Stocks ended sharply higher as the Dow and the S&P 500 hit new multi-year highs, easily erasing losses from Friday's sharp sell-off on turmoil in Egypt as investors focused on upbeat earnings and economic news.
The Dow Jones Industrial Average rose 148.23 points, or 1.25 percent, to close at 12,040.16 in the wake of posting the best January since 1997. The last time the Dow closed above 12,000 was June 19, 2008, while the first time the Dow closed above the benchmark was October 19, 2006.
Most Dow components gained, led by Pfizer, Alcoa and Bank of America .
The S&P 500 rose 21.47 points, or 1.67 percent, to close at 1,307.59. The last time the S&P 500 closed above 1,300 was Aug. 28, 2008, although it came close last Thursday, just before the turmoil in Egypt sent it spiraling down 1.8 percent. Tuesday's close was the highest since June 25, 2008.
The Nasdaq rose 51.11 points, or 1.9 percent, to close at 2,751.19.
The CBOE Volatility Index, widely considered the best gauge of fear in the market, fell more than 9 percent to below 18. The VIX had climbed 24 percent last Friday as the unrest in Egypt escalated.
All key S&P 500 sectors gained, led by materials, financials and health care.
The dollar slipped against a basket of currencies, as the euro hit a 2 1/2-month high against the U.S. currency. The price of gold, meanwhile, gained to close above 1,339 an ounce.
The gains in the market Tuesday follow subsiding fears over the unrest in Egypt, where protests by thousands in Cairowent off peacefully. Citizens have been calling for the resignation of President Hosni Mubarak in demonstrations that started last Tuesday. Mubarak said in a speech that he will step down at the next election, but would stay in office until then, according to Al Arabiya TV.
The market rally was fueled by investors who were buying back positions that had been shed Friday when the protests in Egypt escalated, Brian Battle, vice president of trading at Performance Trust Capital Partners, told CNBC.com. With the future of Egypt uncertain, investors didn't want to be overexposed heading into the weekend, Battle said.

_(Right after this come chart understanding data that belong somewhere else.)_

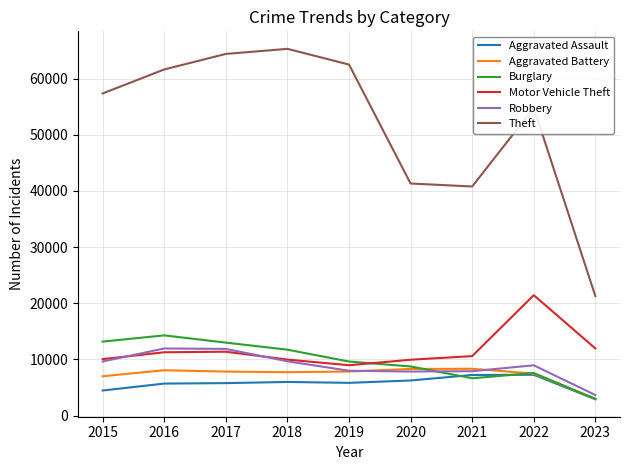

True or false: Theft and Robbery cross at least once.

False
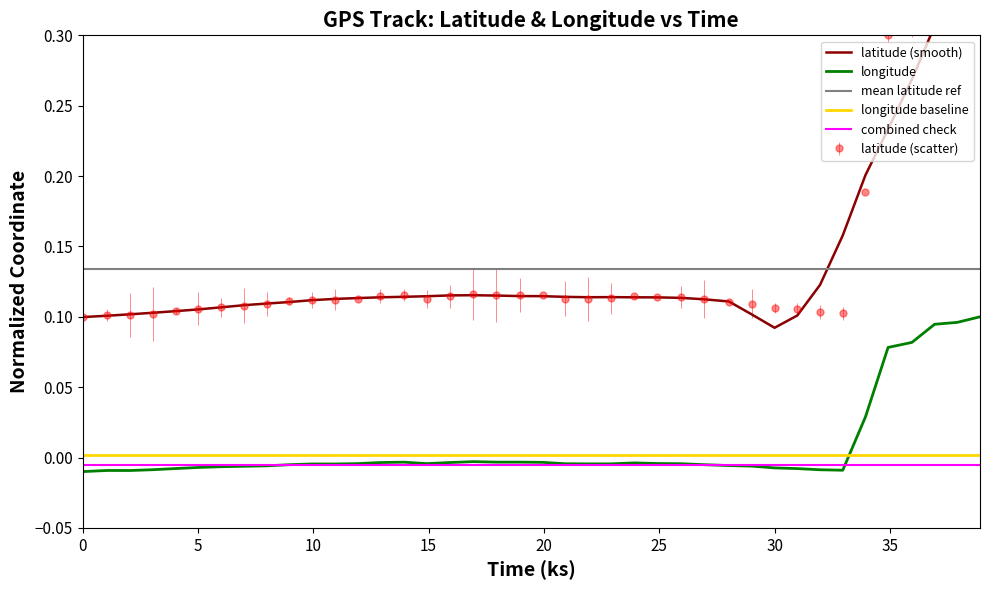

At how many categories does at least one series exceed 0?

40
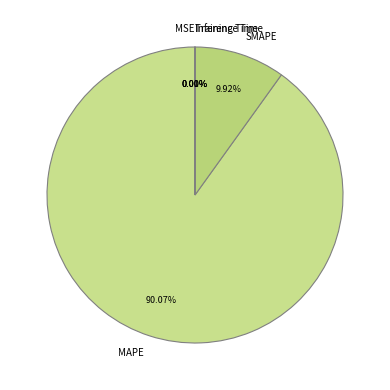

What is the largest slice in the pie chart?

MAPE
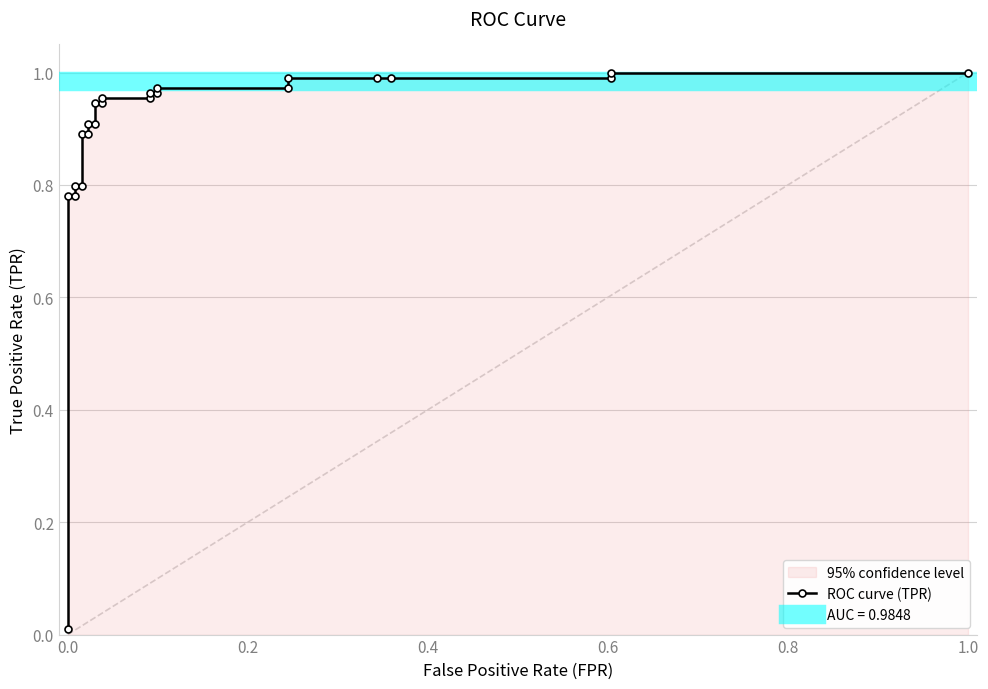

The value at 13 is 0.6. True or false?

False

But with the situation in Egypt stabilizing, nobody wanted to get in the way of the market grinding higher, particularly as economic and earnings data continue to be strong, he said.
"The trend certainly is higher, and nobody wants to stand in the way of that," Battle said.
Longer term, there are reasons to be skeptical, however, he added, citing high unemployment, sluggish housing, and emerging food and energy inflation. The prices paid index in a report on nationwide manufacturingrose in January to the highest level since July 2008.
"That’s raw material inputs, so margins will get squeezed," he said.